▸ **Excerpted text**
-- -- --
To address these issues (and others), scikit-bio provides a simple, powerful
interface for dealing with I/O. We accomplish this by using a single I/O
registry.

What kinds of files scikit-bio can use
^^^^^^^^^^^^^^^^^^^^^^^^^^^^^^^^^^^^^^
To see a complete list of file-like inputs that can be used for reading,
writing, and sniffing, see the documentation for :func:`skbio.io.util.open`.

Reading files into scikit-bio
^^^^^^^^^^^^^^^^^^^^^^^^^^^^^
There are two ways to read files. The first way is to use the
procedural interface:

.. code-block:: python

   my_obj = skbio.io.read(file, format='someformat', into=SomeSkbioClass)

The second is to use the object-oriented (OO) interface which is automatically
constructed from the procedural interface:

.. code-block:: python

   my_obj = SomeSkbioClass.read(file, format='someformat')

For example, to read a ``newick`` file using both interfaces you would type:

>>> from skbio import read
>>> from skbio import TreeNode
>>> from io import StringIO
>>> open_filehandle = StringIO('(a, b);')
>>> tree = read(open_filehandle, format='newick', into=TreeNode)
>>> tree
<TreeNode, name: unnamed, internal node count: 0, tips count: 2>

For the OO interface:

>>> open_filehandle = StringIO('(a, b);')
>>> tree = TreeNode.read(open_filehandle, format='newick')
>>> tree
<TreeNode, name: unnamed, internal node count: 0, tips count: 2>

In the case of :func:`skbio.io.registry.read` if ``into`` is not provided, then a
generator will be returned. What the generator yields will depend on what
format is being read.

When ``into`` is provided, format may be omitted and the registry will use its
knowledge of the available formats for the requested class to infer the correct
format. This format inference is also available in the OO interface, meaning
that ``format`` may be omitted there as well.

As an example:

>>> open_filehandle = StringIO('(a, b);')
>>> tree = TreeNode.read(open_filehandle)
>>> tree
<TreeNode, name: unnamed, internal node count: 0, tips count: 2>

We call format inference **sniffing**, much like the :class:`csv.Sniffer`
class of Python's standard library. The goal of a ``sniffer`` is two-fold: to
identify if a file is a specific format, and if it is, to provide ``**kwargs``
which can be used to better parse the file.

.. note:: There is a built-in ``sniffer`` which results in a useful error message
   if an empty file is provided as input and the format was omitted.

Writing files from scikit-bio
^^^^^^^^^^^^^^^^^^^^^^^^^^^^^
Just as when reading files, there are two ways to write files.

Procedural Interface:

.. code-block:: python

   skbio.io.write(my_obj, format='someformat', into=file)

OO Interface:

.. code-block:: python

   my_obj.write(file, format='someformat')

In the procedural interface, ``format`` is required. Without it, scikit-bio does
not know how you want to serialize an object. OO interfaces define a default
``format``, so it may not be necessary to include it.
-- -- --
▸ **Work instruction 1**
According to the scikit-bio I/O excerpt, what does skbio.io.registry.read return when into is not provided?

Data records
-- -- --
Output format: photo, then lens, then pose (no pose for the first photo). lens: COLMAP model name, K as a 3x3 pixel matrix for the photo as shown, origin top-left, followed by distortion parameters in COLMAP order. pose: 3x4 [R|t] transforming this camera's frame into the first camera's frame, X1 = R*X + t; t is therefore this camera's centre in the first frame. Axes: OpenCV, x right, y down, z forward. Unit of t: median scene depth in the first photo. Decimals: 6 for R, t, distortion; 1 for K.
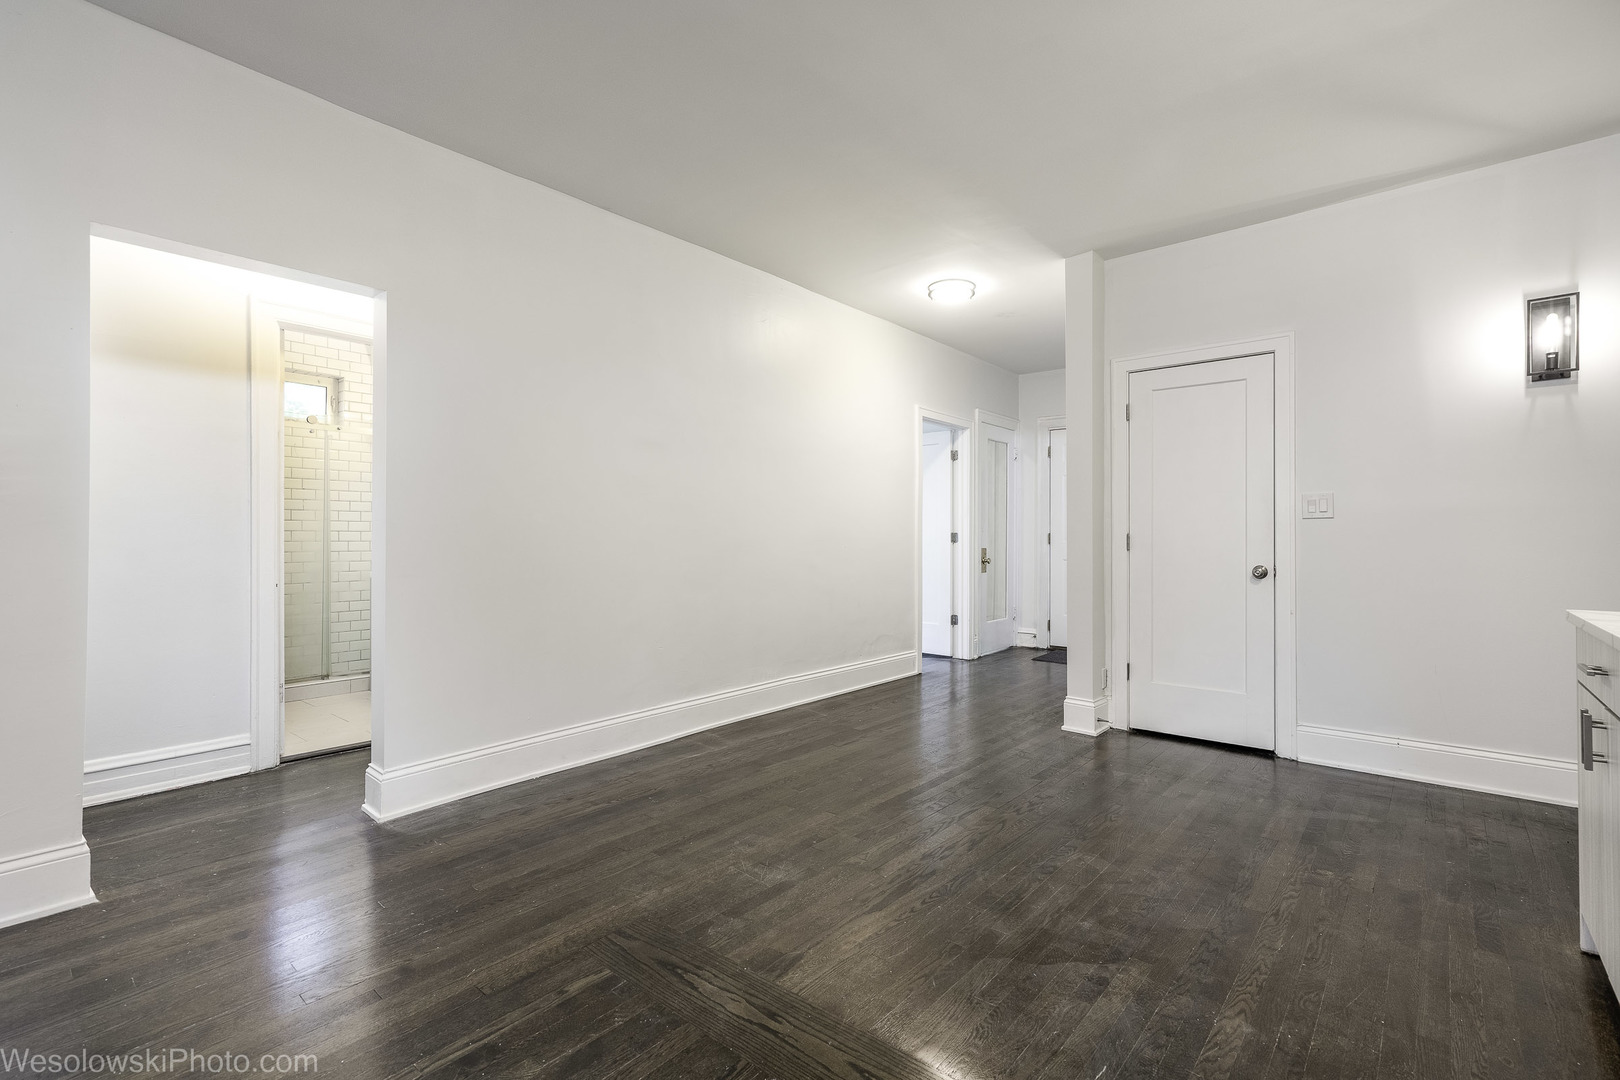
lens RADIAL K [[739.5, 0, 808.3], [0, 739.5, 524.1], [0, 0, 1]] dist [-0.000362, -0.000037]
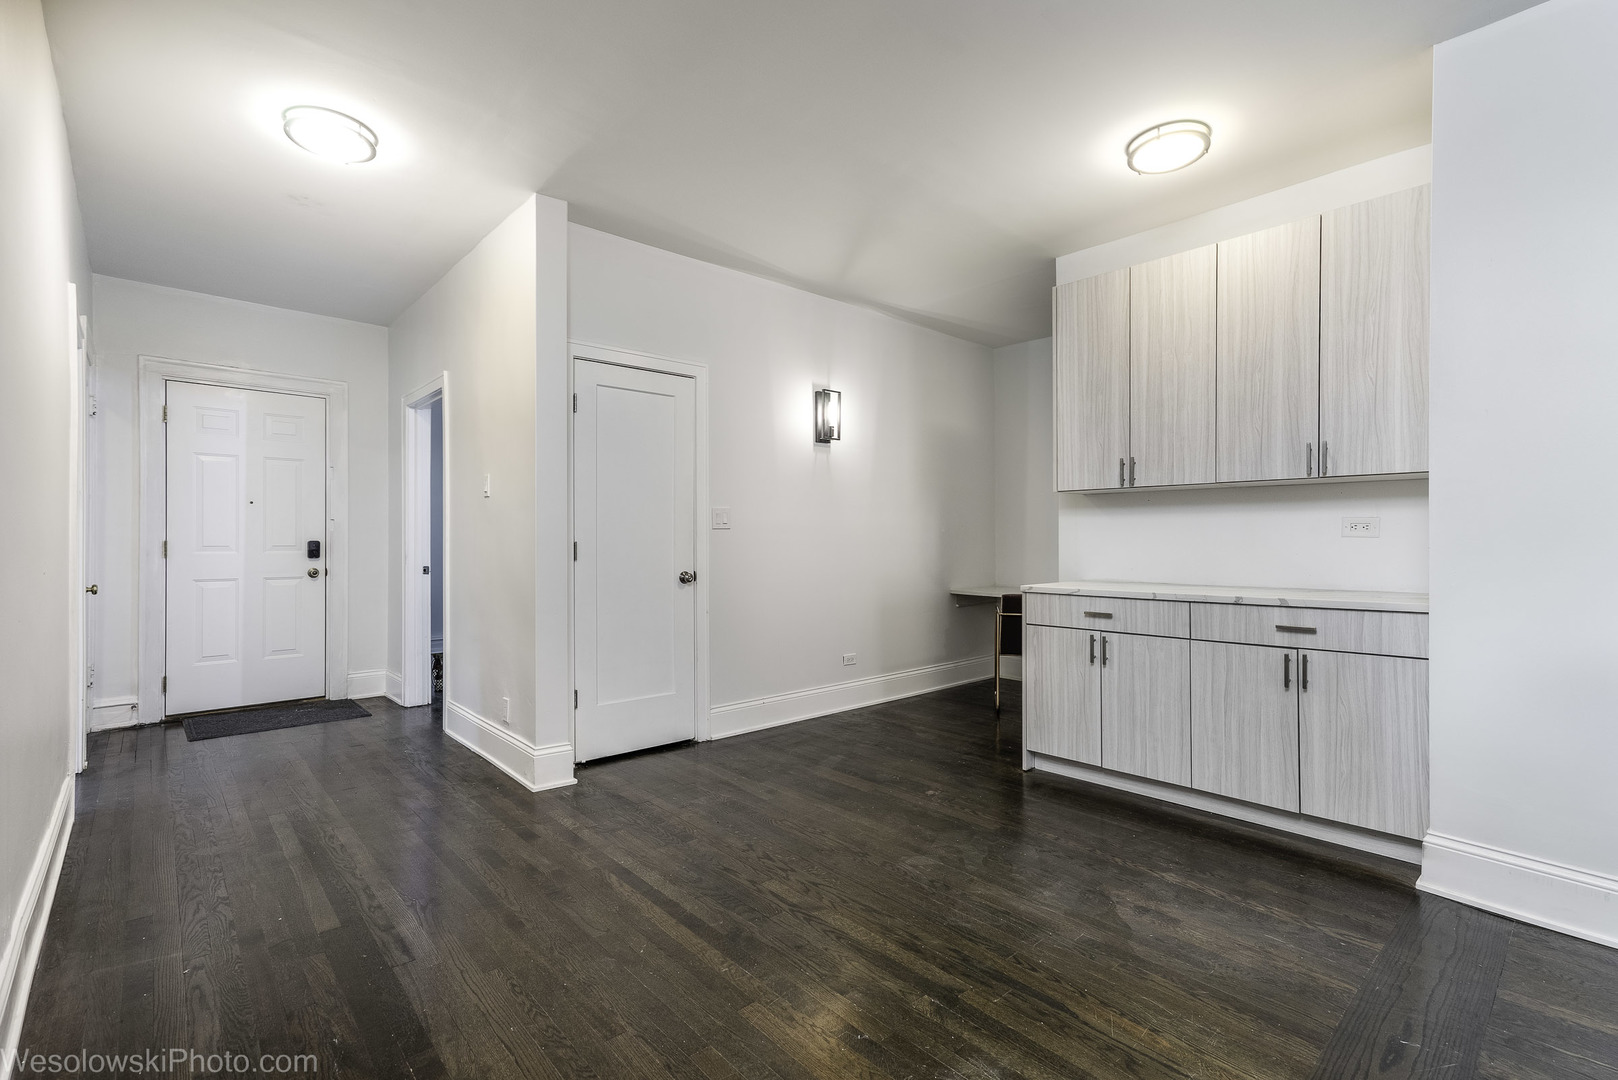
lens RADIAL K [[727.7, 0, 809.0], [0, 727.7, 540.0], [0, 0, 1]] dist [-0.000095, 0.000084]
pose [[0.135048, 0.005394, 0.990824, -0.470582], [-0.014716, 0.999886, -0.003438, 0.010961], [-0.990730, -0.014116, 0.135112, 0.749577]]
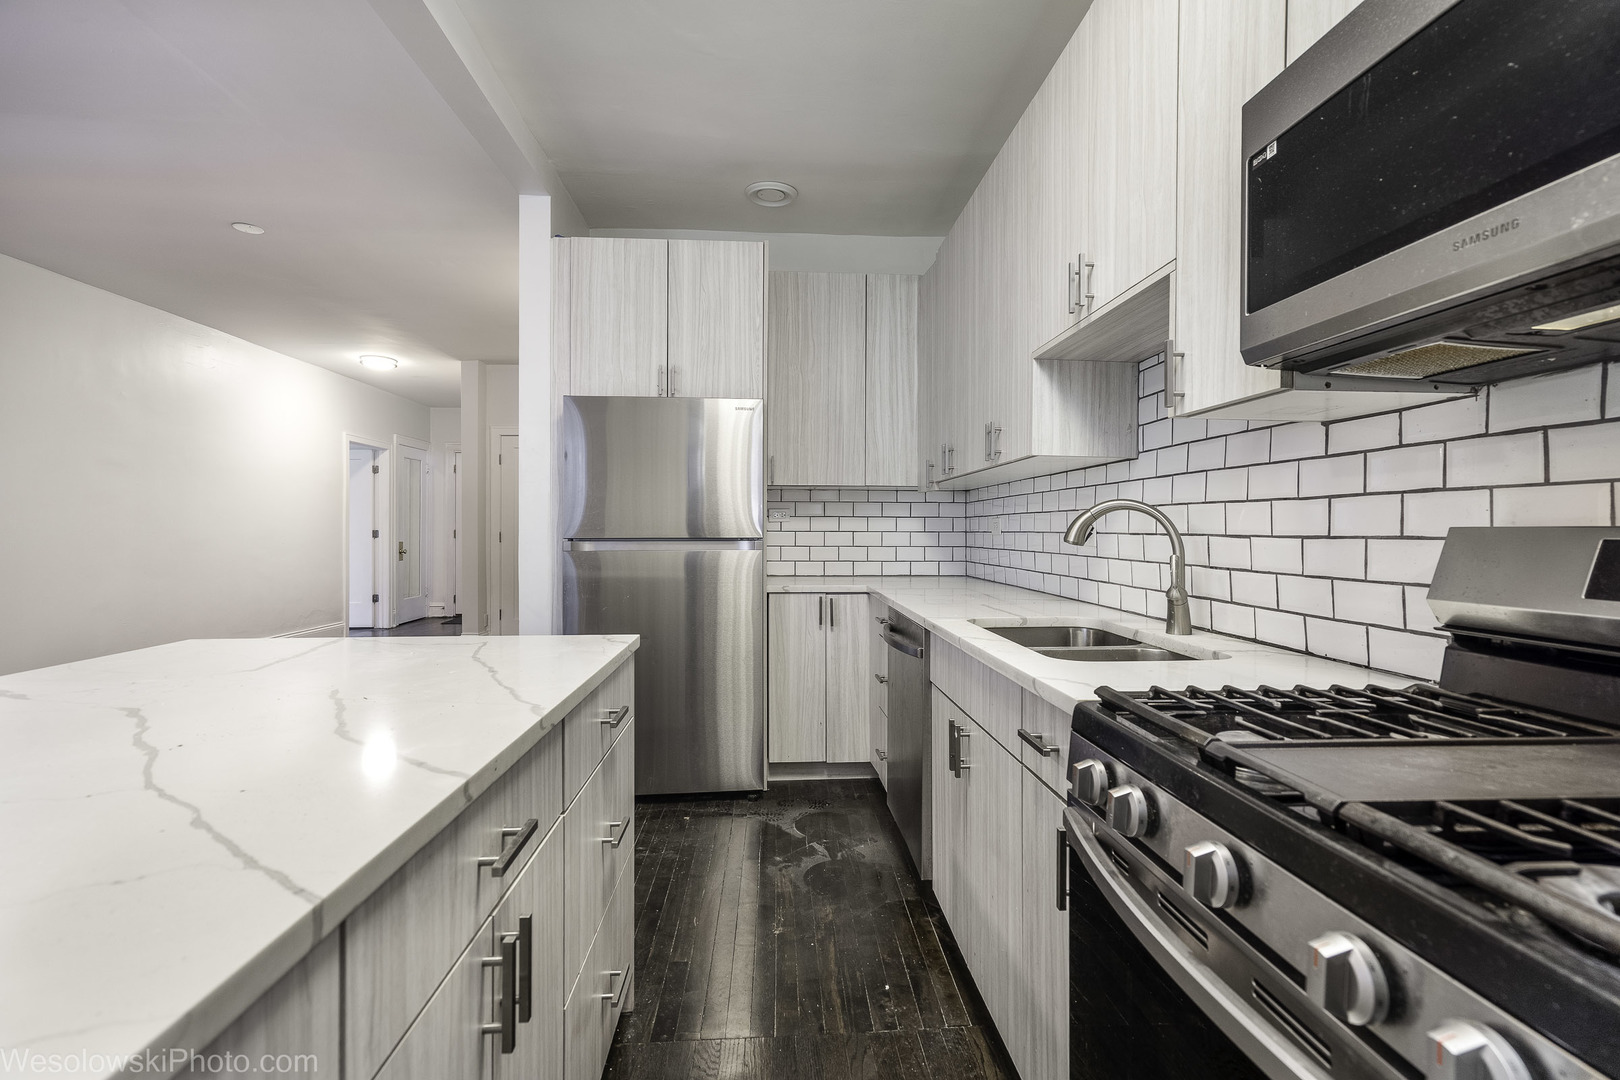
lens RADIAL K [[739.5, 0, 808.3], [0, 739.5, 524.1], [0, 0, 1]] dist [-0.000362, -0.000037]
pose [[0.737789, -0.002966, 0.675025, -0.211436], [-0.012198, 0.999768, 0.017725, -0.058000], [-0.674921, -0.021311, 0.737582, -0.834546]]
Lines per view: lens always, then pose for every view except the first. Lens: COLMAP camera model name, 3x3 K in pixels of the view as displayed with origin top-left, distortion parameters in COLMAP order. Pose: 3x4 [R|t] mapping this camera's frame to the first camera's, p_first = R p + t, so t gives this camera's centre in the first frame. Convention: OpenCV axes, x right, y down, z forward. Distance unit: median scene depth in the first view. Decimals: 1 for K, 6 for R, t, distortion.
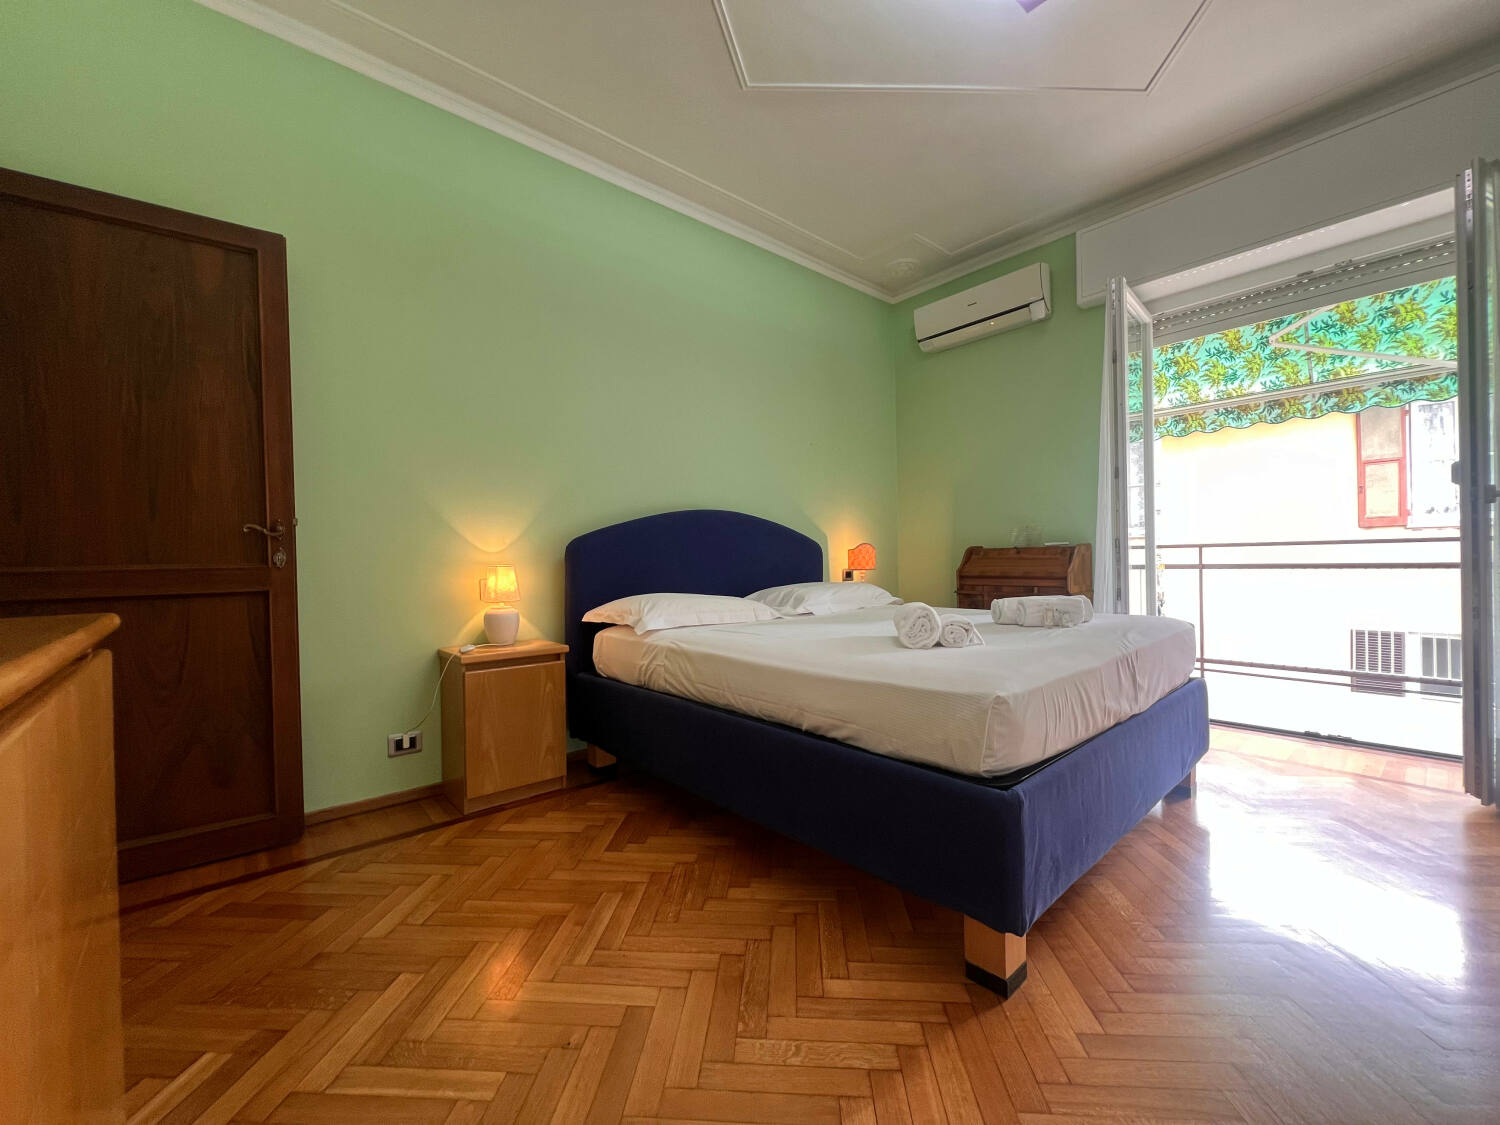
-- -- --
▸ **Work instruction 2**
Gather every line of the records that contains the string "OpenCV".

▸ **Answer area 1**
A generator.

▸ **Answer area 2**
Output format: photo, then lens, then pose (no pose for the first photo). lens: COLMAP model name, K as a 3x3 pixel matrix for the photo as shown, origin top-left, followed by distortion parameters in COLMAP order. pose: 3x4 [R|t] transforming this camera's frame into the first camera's frame, X1 = R*X + t; t is therefore this camera's centre in the first frame. Axes: OpenCV, x right, y down, z forward. Unit of t: median scene depth in the first photo. Decimals: 6 for R, t, distortion; 1 for K.
Lines per view: lens always, then pose for every view except the first. Lens: COLMAP camera model name, 3x3 K in pixels of the view as displayed with origin top-left, distortion parameters in COLMAP order. Pose: 3x4 [R|t] mapping this camera's frame to the first camera's, p_first = R p + t, so t gives this camera's centre in the first frame. Convention: OpenCV axes, x right, y down, z forward. Distance unit: median scene depth in the first view. Decimals: 1 for K, 6 for R, t, distortion.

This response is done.